## Given instruction
Give back everything from the start of the material down to the line containing "For every layout", swapping "transcribe" for "copy out" and leaving all else unchanged.

## Exercise materials
^^^^^^^^^^^^^^^^
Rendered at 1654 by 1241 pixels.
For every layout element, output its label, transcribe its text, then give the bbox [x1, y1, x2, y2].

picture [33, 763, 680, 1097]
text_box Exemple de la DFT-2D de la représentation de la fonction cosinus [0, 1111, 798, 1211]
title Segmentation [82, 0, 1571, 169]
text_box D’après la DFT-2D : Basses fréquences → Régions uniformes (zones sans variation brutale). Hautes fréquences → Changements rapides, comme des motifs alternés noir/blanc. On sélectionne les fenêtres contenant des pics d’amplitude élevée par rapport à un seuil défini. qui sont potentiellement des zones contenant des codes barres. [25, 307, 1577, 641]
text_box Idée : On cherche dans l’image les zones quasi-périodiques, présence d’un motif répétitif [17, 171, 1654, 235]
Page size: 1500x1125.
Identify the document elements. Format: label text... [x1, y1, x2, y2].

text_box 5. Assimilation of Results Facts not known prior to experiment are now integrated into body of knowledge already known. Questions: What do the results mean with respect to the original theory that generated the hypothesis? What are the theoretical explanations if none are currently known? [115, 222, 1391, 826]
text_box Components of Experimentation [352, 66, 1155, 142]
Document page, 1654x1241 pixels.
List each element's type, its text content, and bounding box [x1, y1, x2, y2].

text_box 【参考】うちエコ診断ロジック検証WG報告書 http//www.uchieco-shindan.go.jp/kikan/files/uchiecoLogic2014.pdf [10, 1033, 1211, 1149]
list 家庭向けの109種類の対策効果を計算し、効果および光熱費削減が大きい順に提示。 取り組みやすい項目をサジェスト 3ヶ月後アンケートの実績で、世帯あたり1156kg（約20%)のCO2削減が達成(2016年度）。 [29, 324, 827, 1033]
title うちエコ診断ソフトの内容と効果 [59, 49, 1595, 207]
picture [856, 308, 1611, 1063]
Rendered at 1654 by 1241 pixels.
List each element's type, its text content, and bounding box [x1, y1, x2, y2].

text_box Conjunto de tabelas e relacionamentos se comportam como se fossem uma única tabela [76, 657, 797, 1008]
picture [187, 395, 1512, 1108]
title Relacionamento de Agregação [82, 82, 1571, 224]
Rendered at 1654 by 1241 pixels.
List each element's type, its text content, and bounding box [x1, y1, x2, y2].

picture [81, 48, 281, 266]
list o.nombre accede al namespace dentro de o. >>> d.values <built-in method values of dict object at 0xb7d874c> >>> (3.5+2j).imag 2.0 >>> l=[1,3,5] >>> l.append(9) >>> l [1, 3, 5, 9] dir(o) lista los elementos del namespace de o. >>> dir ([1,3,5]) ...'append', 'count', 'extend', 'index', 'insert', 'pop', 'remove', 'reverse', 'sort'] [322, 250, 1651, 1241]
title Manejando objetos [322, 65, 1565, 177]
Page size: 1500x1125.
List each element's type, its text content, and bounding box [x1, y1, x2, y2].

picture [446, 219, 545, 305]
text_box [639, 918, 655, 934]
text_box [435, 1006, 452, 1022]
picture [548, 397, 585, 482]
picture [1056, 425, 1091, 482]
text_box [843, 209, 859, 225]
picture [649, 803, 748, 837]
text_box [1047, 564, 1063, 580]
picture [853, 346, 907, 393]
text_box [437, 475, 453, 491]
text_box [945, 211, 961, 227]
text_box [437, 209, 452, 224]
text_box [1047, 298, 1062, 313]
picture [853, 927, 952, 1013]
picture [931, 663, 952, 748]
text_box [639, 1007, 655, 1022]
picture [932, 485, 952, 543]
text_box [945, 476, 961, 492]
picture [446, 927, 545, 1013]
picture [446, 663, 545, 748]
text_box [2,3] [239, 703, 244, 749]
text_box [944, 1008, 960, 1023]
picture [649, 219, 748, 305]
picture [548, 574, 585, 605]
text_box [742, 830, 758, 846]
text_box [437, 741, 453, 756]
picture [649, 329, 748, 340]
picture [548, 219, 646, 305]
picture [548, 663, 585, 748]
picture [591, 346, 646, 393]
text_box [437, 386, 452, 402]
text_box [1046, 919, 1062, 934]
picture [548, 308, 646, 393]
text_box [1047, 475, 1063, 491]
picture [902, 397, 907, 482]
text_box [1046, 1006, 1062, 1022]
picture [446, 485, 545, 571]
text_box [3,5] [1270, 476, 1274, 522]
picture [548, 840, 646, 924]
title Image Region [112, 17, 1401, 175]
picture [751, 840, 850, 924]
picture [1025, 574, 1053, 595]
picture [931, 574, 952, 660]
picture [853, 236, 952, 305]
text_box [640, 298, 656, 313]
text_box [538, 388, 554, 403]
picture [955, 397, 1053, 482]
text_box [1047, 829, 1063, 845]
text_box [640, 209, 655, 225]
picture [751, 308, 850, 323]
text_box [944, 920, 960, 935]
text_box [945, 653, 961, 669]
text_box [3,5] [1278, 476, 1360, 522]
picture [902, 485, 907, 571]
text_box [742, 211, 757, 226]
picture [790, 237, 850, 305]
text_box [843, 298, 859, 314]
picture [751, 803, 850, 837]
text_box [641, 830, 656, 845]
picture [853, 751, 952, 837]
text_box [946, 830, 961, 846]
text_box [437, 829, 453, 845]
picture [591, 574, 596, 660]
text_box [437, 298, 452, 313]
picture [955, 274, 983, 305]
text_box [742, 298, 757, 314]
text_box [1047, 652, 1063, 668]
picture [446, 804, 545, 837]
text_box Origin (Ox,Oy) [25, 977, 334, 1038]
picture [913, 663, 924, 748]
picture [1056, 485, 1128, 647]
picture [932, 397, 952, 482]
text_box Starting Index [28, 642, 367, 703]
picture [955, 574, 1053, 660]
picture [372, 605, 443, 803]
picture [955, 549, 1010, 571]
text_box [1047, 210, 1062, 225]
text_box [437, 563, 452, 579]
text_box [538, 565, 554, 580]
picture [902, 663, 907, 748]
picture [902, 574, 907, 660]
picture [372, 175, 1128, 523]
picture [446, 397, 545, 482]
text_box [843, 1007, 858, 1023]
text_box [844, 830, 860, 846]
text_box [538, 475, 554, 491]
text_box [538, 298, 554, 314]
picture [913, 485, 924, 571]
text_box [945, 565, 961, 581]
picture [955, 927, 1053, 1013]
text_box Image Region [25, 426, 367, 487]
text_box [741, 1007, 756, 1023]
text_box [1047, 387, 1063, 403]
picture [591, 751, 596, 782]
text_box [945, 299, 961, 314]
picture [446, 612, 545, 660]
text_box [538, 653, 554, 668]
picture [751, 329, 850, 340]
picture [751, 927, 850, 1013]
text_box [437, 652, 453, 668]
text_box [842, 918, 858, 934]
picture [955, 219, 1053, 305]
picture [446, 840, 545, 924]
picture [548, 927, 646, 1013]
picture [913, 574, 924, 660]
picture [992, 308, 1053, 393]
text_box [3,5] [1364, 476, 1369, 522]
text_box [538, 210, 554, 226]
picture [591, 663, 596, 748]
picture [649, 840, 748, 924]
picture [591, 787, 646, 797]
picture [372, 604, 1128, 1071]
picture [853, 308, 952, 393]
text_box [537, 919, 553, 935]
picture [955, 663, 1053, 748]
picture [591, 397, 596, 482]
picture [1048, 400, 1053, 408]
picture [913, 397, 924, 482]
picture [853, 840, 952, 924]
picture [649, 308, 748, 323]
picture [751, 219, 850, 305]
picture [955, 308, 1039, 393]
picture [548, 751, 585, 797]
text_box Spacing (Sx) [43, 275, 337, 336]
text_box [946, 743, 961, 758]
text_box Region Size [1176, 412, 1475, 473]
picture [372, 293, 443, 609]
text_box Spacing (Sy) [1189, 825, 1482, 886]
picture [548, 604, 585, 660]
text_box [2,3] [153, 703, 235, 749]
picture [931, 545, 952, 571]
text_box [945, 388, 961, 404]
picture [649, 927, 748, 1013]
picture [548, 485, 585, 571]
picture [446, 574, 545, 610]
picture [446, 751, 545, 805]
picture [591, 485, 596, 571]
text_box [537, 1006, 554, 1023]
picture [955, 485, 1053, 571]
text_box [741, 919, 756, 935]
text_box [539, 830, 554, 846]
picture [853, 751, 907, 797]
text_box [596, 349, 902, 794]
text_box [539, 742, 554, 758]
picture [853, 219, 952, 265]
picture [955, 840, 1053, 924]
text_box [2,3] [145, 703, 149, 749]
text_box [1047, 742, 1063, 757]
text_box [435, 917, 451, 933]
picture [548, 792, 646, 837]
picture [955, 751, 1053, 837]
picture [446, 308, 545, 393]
^^^^^^^^^^^^^^^^
## Completed exercise
Rendered at 1654 by 1241 pixels.
For every layout element, output its label, copy out its text, then give the bbox [x1, y1, x2, y2].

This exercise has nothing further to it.